Huh. Joan Houlihan has been thinking about poetry since before I was born. She edits things, she wins awards, she's written a few poems herself. But in the miles of research she's doubtless undertaken in that time she's never encountered the idea that there is no firm boundary between poetry and prose? (Not to mention speech and writing... that's a whole other can of worms.) No physicist could write columns on current issues about space exploration if she'd completely missed or disregarded the bulk of writing on the topic done over the last thirty years. I agree wholeheartedly with Scott's post, I just have a few things to add:

Theorists like Gee and Hymes (see my first post: Gee. That's cool.) argue that ALL speech is based on rythms, emphasis, patterning. It's not "myths and truths of a culture" that are necessary, it's the patterns of language itself. It's the forms of language (along with, completely bound up with the meanings) that perpetuate themselves through any discourse.

There's also been a lot of writing (see Bakhtin) about the privileding of poetry over prose or 'normal speech,' which I think Ms. Houlihan is pretty clearly guilty of. I personally see this (and most authoritative moves that instruct us in how language SHOULD be used) as a move made by people who think that they should be in charge of the language. Joan is afraid that the apparent simplicity of poets like William Carlos Williams will ... wait for it... inspire other people to attempt writing poetry. The last thing a real poet needs is more competition.

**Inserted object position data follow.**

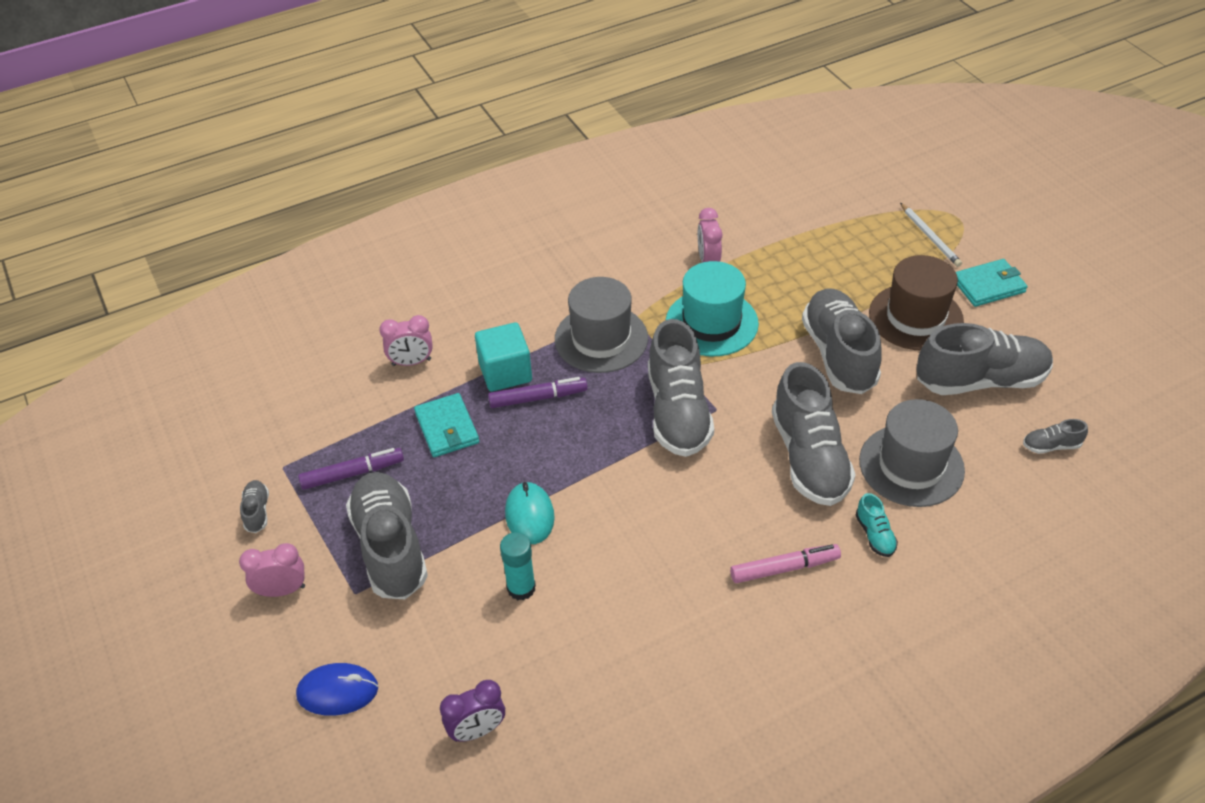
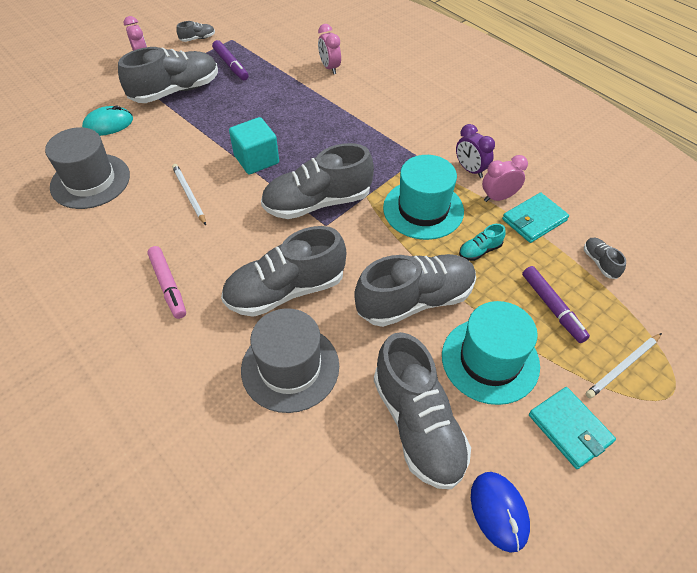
camera: 75 degrees right, 5 degrees up
(337, 691) = (74, 93): blue mouse -> blue mouse (499, 511)
(447, 428) = (275, 94): turquoise wallet -> turquoise wallet (534, 220)
(477, 730) = (42, 151): purple clock -> purple clock (470, 170)
(505, 372) = (333, 109): turquoise cube -> turquoise cube (256, 159)
(521, 588) = (146, 150): turquoise glue stick -> none
(529, 515) = (206, 143): turquoise mouse -> turquoise mouse (108, 124)
(538, 398) = (313, 128): purple marker -> purple marker (552, 307)
(601, 339) = (382, 149): grey hat -> grey hat (90, 181)
(630, 540) = (189, 195): none -> white pencil
(875, 535) = (207, 344): turquoise shoe -> turquoise shoe (480, 250)
(915, 317) = (490, 360): brown hat -> turquoise hat
(1051, 446) = (340, 498): grey shoe -> grey shoe (600, 263)

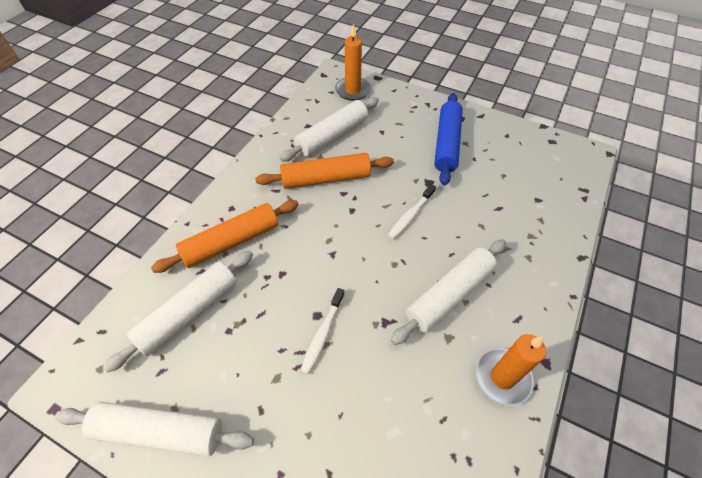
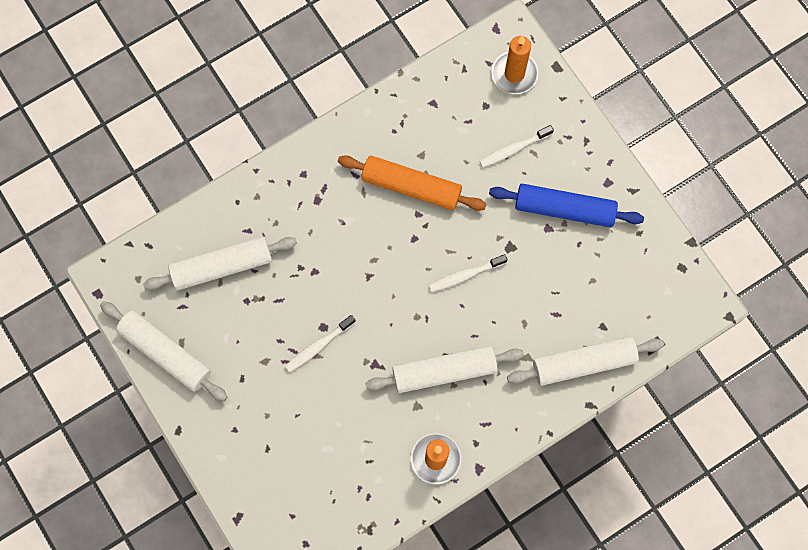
camera: 30 degrees right, 20 degrees up
(232, 242) = (287, 214): orange rolling pin -> none
(332, 136) = (450, 133): white rolling pin -> white rolling pin (583, 363)
(384, 127) = (513, 149): none -> white toothbrush
(446, 144) = (564, 209): blue rolling pin -> blue rolling pin turned 60 degrees clockwise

I would argue, along with Scott, that this prosing of poetry is one more way of revealing the complex processes of encoding and reading that go into all uses of language. Houlihan writes, "We are told to kneel and stare at this specimen of dead lines laid out in its little coffin on the page, and declare it alive. What do we say?" Does she really want to be told what to say? Does the poem have to be declared alive? Sometimes things in coffins have more meaning than when they're walking around telling you what to think of them. (And, if we needed a clue, the WCW poem that she cites is tellingly called, "This is Just to Say")

There are, additionally, thousands of examples of the impracticality of the distinctions that Houlihan founds her argument on. Stanley Fish points out in Is There a Text in This Class? in the essay "How to Recognize a Poem When You See One" that readers presented with a text called "a poem" will precede to read it as a poem. Further, he stresses that analysis is not secondary to reading, but that introductions and titles such as "poem" irreversibly influence the very way we read. If you believe it's a poem, it's a poem, and you'll find poetry in it.

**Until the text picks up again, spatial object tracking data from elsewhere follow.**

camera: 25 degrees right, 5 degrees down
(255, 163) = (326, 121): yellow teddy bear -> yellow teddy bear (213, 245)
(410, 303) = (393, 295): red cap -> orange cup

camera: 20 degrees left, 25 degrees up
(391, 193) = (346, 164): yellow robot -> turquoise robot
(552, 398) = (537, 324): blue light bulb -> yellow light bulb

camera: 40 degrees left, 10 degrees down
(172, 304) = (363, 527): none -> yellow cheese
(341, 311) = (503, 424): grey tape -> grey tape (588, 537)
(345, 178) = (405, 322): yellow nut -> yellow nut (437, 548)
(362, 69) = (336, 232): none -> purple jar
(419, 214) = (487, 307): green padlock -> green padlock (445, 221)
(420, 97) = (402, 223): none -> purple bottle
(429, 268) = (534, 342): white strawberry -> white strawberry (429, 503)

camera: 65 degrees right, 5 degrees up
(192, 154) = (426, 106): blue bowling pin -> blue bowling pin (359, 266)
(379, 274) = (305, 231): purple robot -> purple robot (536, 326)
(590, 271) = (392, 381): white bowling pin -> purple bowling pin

Here's my Big Thought for the day: All language is idiomatic. Meaning (poetic or prosaic, connotation, tone, metaphoricity, symbolism) is determined completely by usage. I think I should credit Wittgenstein with that idea. From the effectiveness of poetry to the linguistically necessary expectations that allow conversation to function, any usage of language only has meaning (and form?) because we are looking for it.